1º Desenrola surtiu efeito, mas cenário global exige nova rodada, avalia Durigan

Ministro da Fazenda afirma que mudanças na política monetária mundial impulsionaram novo pacote para famílias endividadas.

Publicado em 04/05/2026 às 18:58
Reprodução / internet

O ministro da Fazenda, Dario Durigan, afirmou nesta segunda-feira, 4, que o primeiro programa de renegociação de dívidas do governo, o Desenrola, apresentou resultados positivos, mas uma reviravolta na política monetária mundial em 2024 levou os consumidores a contrair dívidas com juros elevados novamente.

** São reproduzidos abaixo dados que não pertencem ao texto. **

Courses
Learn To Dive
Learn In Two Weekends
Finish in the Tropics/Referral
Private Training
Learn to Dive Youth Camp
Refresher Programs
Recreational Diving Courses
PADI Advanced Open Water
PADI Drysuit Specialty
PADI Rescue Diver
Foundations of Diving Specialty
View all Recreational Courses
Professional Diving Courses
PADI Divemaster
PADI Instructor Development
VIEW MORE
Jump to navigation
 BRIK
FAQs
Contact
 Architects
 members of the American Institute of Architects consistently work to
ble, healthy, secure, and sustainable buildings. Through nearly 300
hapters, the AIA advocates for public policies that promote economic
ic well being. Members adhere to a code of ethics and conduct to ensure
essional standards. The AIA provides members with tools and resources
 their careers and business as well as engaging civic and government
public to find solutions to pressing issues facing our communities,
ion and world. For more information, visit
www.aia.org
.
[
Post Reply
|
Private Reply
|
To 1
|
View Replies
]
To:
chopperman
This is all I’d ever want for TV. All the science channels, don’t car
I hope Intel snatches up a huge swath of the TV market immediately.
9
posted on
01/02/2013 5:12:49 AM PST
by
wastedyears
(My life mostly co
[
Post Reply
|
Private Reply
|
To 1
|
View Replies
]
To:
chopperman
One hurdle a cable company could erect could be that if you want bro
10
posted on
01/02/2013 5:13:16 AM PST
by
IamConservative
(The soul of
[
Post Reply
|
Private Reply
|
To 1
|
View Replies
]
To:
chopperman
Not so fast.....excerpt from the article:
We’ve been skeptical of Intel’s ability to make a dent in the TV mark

Segundo Durigan, o comprometimento da renda das famílias com juros voltou a crescer no ano passado, o que tornou necessário lançar um novo pacote para apoiar famílias endividadas.

"Quando estamos na iminência de ter uma trajetória de queda da taxa de juros oficial, é justo que, além de o País ter uma taxa de juros menor, as pessoas também tenham acesso a juros mais baixos", destacou o ministro em entrevista à GloboNews, ao comentar o Desenrola 2.0 — nova fase do programa de renegociação de dívidas para famílias, estudantes e pequenos empreendedores, cuja medida provisória foi assinada nesta segunda-feira.

Durigan explicou que o primeiro Desenrola ajudou a "desenforcar" as famílias brasileiras com dívidas antigas, período em que as taxas de juros eram menores tanto no Brasil quanto no exterior. No entanto, com a alta dos juros internacionais, as pessoas voltaram a pagar taxas mais elevadas e, por isso, o governo agora mira dívidas mais recentes, especialmente no cheque especial, no cartão de crédito e no crédito direto ao consumidor (CDC).